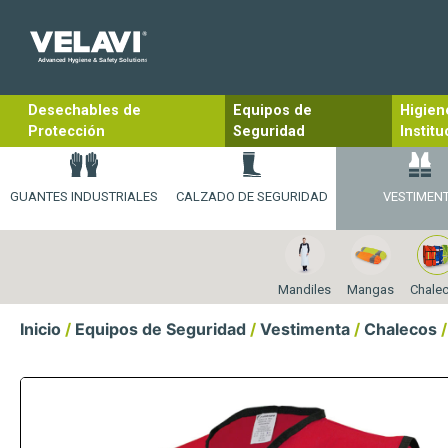
Desechables de
Equipos de
Higien
Protección
Seguridad
Institu
GUANTES INDUSTRIALES
CALZADO DE SEGURIDAD
VESTIMEN
Mandiles
Mangas
Chale
Inicio
/
Equipos de Seguridad
/
Vestimenta
/
Chalecos
/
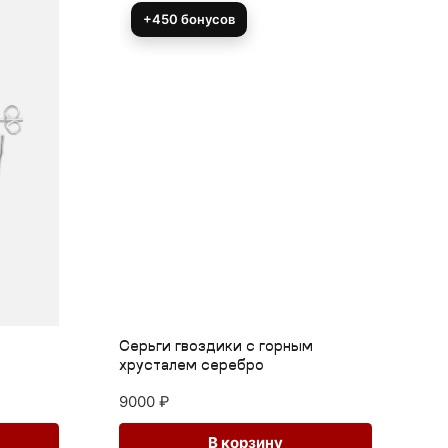
+450 бонусов
Серьги гвоздики с горным
Кр
хрусталем серебро
хр
2
9000
₽
В корзину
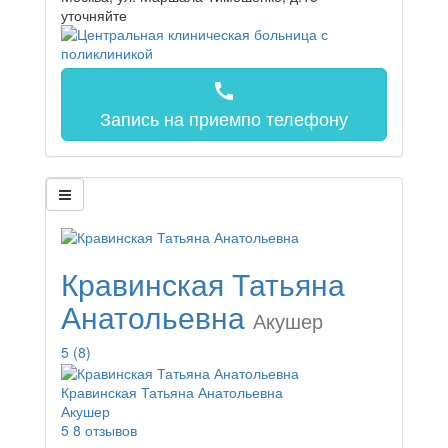
уточняйте
call
Запись на прием
по телефону
Кравинская Татьяна
Анатольевна
Акушер
5
(8)
Кравинская Татьяна Анатольевна
Акушер
5
8 отзывов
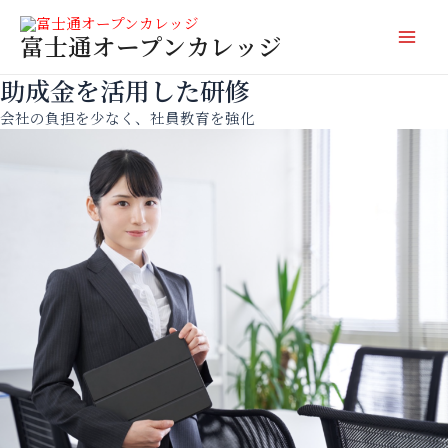
内
Mai
容
富士通オープンカレッジ
Men
を
ス
助成金を活用した研修
キ
会社の負担を少なく、社員教育を強化
ッ
プ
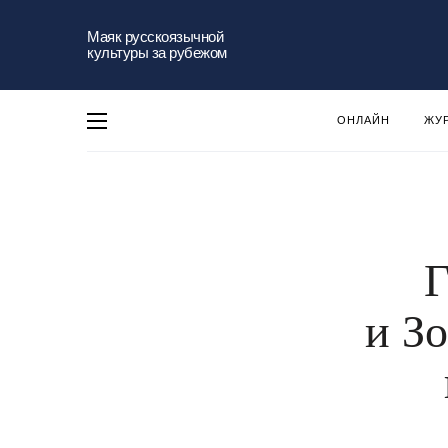
Маяк русскоязычной
культуры за рубежом
ОНЛАЙН
ЖУ
Г
и З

Request:
Return all of the data exactly as written, and drop the pictures.

Written response:
Desechables de
Equipos de
Higien
Protección
Seguridad
Institu
GUANTES INDUSTRIALES
CALZADO DE SEGURIDAD
VESTIMEN
Mandiles
Mangas
Chale
Inicio
/
Equipos de Seguridad
/
Vestimenta
/
Chalecos
/
+450 бонусов
Серьги гвоздики с горным
Кр
хрусталем серебро
хр
2
9000
₽
В корзину
уточняйте
call
Запись на прием
по телефону
Кравинская Татьяна
Анатольевна
Акушер
5
(8)
Кравинская Татьяна Анатольевна
Акушер
5
8 отзывов
内
Mai
容
富士通オープンカレッジ
Men
を
ス
助成金を活用した研修
キ
会社の負担を少なく、社員教育を強化
ッ
プ
Маяк русскоязычной
культуры за рубежом
ОНЛАЙН
ЖУ
Г
и З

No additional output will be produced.